START THE RECORDS
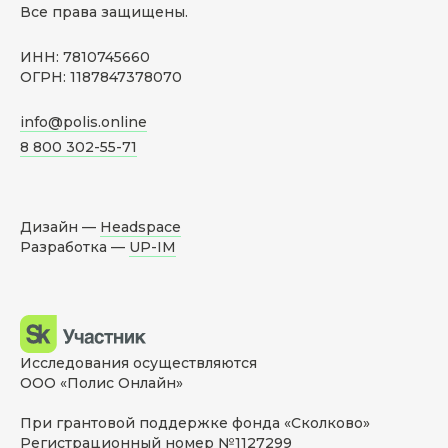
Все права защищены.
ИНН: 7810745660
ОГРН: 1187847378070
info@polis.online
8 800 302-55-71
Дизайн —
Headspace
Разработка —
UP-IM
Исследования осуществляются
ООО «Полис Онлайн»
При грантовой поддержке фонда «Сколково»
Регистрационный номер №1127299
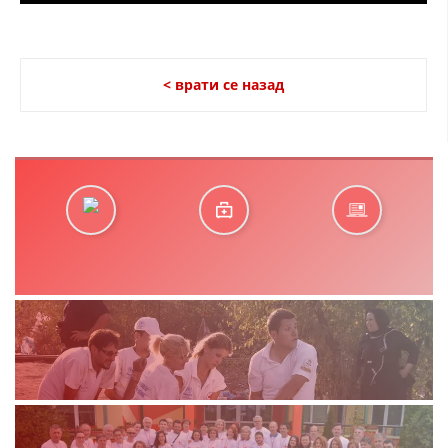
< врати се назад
END THE RECORDS
START THE RECORDS
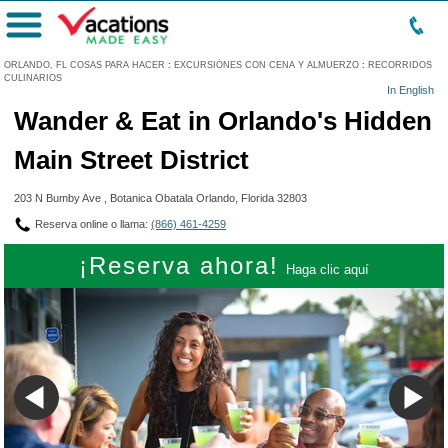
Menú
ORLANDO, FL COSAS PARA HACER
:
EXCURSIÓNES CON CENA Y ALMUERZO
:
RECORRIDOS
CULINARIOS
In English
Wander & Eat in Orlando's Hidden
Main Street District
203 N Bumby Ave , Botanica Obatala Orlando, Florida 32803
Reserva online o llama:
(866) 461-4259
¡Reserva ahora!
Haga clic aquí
END THE RECORDS
▶ TASK GOAL: Look above for the line holding "ORLANDO, FL COSAS PARA HACER" and the line holding "Haga clic aquí". Retype both, and every line between them, word for word and nothing else.

▶ SOLUTION TO THIS TASK:
ORLANDO, FL COSAS PARA HACER
:
EXCURSIÓNES CON CENA Y ALMUERZO
:
RECORRIDOS
CULINARIOS
In English
Wander & Eat in Orlando's Hidden
Main Street District
203 N Bumby Ave , Botanica Obatala Orlando, Florida 32803
Reserva online o llama:
(866) 461-4259
¡Reserva ahora!
Haga clic aquí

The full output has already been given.